(What the exercise asks) Please copy out all lines of the entries that contain the word "eigen".

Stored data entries
________________________________________

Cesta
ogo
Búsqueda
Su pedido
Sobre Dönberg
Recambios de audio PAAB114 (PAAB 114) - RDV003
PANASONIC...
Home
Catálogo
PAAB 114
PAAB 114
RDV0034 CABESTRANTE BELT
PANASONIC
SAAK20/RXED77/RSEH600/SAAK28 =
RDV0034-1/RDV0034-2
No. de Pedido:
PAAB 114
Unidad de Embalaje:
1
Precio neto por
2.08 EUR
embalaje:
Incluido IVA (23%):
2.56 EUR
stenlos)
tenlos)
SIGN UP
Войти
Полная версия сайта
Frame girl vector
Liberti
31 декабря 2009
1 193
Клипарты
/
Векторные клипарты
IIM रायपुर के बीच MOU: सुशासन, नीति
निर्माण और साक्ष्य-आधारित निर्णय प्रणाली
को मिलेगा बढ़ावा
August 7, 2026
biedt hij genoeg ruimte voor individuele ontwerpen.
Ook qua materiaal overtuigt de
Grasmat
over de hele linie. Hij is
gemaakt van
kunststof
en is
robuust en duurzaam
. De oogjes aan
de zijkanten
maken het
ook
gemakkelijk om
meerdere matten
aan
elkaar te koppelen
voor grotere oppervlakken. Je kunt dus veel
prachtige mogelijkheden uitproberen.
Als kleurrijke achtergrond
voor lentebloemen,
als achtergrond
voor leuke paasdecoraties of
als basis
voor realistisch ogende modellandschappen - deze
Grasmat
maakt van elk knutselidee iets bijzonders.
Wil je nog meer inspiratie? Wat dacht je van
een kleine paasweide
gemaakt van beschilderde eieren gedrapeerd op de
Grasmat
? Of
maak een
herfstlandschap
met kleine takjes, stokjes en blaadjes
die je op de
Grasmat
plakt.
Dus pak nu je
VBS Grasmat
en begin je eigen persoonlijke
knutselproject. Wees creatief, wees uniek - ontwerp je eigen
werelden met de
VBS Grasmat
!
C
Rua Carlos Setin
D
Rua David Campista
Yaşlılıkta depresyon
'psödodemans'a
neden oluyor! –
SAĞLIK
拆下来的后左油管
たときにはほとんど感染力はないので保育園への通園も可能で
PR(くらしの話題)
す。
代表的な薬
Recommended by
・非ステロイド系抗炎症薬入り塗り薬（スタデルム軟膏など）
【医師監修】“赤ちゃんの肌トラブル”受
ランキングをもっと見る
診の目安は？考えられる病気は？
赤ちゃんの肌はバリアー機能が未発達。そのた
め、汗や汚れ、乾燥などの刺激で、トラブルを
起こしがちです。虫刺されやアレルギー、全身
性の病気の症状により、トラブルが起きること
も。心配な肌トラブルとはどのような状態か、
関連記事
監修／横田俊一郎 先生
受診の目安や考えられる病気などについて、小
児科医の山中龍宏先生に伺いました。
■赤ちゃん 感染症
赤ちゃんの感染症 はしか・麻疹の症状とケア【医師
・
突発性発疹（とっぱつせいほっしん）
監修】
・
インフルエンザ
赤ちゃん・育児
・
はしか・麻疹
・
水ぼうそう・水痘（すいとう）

________________________________________

(Task result)
en begin je eigen persoonlijke
knutselproject. Wees creatief, wees uniek - ontwerp je eigen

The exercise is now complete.